MEMBERS of the joint select committee of Parliament examining the Integrity Commission Act have expressed concern over the long time it is taking that body to certify some of the statutory declarations it has received.
The case which has attracted the most public interest surrounds Prime Minister Andrew Holness whose statutory declarations for the past two years have not yet been published in the National Gazette by the Integrity Commission (IC) as required by law, once they are certified.
During Thursday’s meeting of the parliamentary committee there was no reference to Holness, but members, led by Chairman Edmund Bartlett, argued that there must be a timeline for the IC to complete its certification of statutory declarations.
“A declarant could be held up indefinitely and go through all sorts of trauma and trepidation, painful, emotional experiences, awaiting a certification,” said Bartlett who is also the minister of tourism.
“I believe there is need for some timeline to be attached to the certification of declarations so as to enable all parties concerned to be fairly and justly dealt with,” added Bartlett, who told the committee that he knows people who have been waiting for years to have their declarations certified.
“As a matter of fact, there are individuals who I know who have not had a certification of their declaration and they have made five years of declaration. So I think we do need to look at that to say, within two years, within three years, within one year, whatever,” Bartlett said during a discussion on an amendment to Section 32 of the IC Act.
Committee member Delroy Chuck, who read the proposed amendment, had earlier argued that it is unfair for people to respond to any questions from the IC about their statutory declarations and remain in limbo for a long time while they are not certified.
“I think once they have enquired of the declarant, which they do, and there are no further enquiries of the declarant, there is no reason why they should not certify it,” argued Chuck, who is the justice minister.
He admitted that the IC could need to make checks to satisfy itself that the information on the declaration is accurate, but argued that once these checks are complete the person should be given the all clear.
“At a certain point [after they have made their checks] and they have enquired of the declarant, then they certify it.
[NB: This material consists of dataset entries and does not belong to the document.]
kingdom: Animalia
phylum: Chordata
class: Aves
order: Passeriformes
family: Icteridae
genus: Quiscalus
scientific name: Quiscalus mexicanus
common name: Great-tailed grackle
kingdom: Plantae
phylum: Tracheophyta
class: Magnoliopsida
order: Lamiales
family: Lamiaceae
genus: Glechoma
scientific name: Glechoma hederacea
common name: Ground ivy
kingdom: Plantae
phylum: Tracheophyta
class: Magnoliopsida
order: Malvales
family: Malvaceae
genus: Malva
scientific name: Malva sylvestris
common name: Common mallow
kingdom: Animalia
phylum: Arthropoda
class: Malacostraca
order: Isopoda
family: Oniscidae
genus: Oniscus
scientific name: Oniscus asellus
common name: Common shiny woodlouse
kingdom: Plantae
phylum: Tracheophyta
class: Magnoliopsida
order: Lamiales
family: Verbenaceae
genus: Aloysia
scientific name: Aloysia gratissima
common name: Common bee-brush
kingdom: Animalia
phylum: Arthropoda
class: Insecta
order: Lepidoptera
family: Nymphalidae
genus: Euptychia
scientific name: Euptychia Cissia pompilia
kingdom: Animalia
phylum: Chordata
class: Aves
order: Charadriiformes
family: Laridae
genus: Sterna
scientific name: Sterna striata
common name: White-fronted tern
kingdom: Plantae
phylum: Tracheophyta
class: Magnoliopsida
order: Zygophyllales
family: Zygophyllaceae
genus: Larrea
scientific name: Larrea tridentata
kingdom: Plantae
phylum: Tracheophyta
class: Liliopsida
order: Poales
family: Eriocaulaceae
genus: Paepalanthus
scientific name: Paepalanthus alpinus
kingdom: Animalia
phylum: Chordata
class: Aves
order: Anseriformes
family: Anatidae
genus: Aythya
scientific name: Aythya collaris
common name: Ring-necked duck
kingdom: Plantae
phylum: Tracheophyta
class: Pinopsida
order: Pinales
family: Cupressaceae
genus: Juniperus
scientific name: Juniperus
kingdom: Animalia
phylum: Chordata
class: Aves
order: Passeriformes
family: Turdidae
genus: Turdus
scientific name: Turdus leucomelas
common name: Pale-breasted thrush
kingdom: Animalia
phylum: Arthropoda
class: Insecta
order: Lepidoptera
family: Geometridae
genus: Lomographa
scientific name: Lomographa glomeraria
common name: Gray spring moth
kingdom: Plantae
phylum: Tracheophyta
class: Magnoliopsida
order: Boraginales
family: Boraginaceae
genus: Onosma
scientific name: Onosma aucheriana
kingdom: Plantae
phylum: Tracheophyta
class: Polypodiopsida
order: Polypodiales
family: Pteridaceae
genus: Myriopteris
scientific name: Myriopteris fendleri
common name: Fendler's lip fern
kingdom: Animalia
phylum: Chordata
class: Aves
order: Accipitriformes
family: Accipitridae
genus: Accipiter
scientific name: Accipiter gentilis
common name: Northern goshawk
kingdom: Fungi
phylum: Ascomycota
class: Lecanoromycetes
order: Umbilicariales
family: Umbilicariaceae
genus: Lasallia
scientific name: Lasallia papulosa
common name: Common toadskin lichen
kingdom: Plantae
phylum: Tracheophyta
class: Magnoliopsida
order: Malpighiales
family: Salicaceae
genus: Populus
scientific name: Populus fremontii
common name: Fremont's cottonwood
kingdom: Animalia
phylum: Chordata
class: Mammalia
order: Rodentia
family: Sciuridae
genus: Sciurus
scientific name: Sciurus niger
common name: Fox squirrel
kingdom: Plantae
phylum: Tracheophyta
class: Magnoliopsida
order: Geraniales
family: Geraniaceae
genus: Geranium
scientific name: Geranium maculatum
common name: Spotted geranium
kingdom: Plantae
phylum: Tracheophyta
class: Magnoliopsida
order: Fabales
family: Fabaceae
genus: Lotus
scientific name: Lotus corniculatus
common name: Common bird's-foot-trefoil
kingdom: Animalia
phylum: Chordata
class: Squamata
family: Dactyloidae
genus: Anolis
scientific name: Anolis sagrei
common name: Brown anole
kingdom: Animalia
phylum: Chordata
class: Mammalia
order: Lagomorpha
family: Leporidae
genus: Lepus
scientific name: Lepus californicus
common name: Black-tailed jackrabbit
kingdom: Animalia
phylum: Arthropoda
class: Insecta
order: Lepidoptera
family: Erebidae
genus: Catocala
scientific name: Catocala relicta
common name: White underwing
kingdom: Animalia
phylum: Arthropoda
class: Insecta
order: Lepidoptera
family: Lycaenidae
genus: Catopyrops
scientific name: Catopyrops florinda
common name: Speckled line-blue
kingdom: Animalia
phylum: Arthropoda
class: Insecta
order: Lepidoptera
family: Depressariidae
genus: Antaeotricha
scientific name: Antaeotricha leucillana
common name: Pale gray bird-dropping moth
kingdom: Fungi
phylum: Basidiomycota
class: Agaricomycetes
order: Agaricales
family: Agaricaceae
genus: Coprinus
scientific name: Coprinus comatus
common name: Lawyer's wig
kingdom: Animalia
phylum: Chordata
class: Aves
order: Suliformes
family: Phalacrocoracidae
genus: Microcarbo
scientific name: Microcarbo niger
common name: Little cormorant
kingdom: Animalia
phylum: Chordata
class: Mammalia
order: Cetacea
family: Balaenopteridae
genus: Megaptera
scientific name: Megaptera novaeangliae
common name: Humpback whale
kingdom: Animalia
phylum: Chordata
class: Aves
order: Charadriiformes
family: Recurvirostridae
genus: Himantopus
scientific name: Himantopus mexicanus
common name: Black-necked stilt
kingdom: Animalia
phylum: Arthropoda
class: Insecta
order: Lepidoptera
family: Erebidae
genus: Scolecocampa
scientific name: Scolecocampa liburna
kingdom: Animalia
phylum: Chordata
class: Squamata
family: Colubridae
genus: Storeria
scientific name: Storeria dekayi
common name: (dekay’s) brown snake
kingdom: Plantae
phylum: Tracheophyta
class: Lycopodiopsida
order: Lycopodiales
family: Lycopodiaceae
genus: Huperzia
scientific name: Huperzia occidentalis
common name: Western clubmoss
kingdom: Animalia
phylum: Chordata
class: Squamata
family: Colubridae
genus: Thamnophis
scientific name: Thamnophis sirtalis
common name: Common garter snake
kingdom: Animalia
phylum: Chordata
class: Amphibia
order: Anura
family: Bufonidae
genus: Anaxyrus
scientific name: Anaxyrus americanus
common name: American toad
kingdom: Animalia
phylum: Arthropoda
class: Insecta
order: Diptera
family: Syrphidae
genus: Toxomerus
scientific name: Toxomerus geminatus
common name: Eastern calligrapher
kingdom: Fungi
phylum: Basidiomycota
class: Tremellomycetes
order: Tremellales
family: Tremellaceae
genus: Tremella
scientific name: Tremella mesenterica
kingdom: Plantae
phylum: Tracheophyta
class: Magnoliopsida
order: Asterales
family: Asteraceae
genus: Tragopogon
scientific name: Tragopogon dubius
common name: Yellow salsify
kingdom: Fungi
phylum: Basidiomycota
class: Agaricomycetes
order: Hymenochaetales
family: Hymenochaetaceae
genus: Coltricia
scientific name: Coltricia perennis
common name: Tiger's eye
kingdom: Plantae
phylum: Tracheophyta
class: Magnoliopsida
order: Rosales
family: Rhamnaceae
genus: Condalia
If the last inquiry of the declarant is six months, then they must certify that the declaration is in conformity with the Act,” added Chuck.
Opposition Senator Donna Scott Mottley agreed with the need for a timeline for the IC to indicate that a declaration has been certified.
“It is really absurd that for years you don’t know and then suddenly all these enquiries are made when you are compromised in your position as to how to respond to them,” said Scott Mottley.
In joining the expressions of concerns, committee member Julian Robinson argued that the problem is the lack of communication between the IC and the declarant who is left in the dark on whether the statutory declaration had been certified.
“The mischief we are trying to solve is the lack of communication and there should be communication one way or the other. If you cannot certify, then you need to indicate ‘We cannot certify and we are continuing our checks’ or whatever. That is what we are trying to solve,” Robinson said.
The IC is yet to indicate the reasons for the non-gazetting of the prime minister’s statutory declarations for the past two years and in his only comment Holness has said he is also not aware of what has caused the delay.
The committee is to revisit the issue of a timeline for the IC to rule on statutory declarations during one of its next meetings.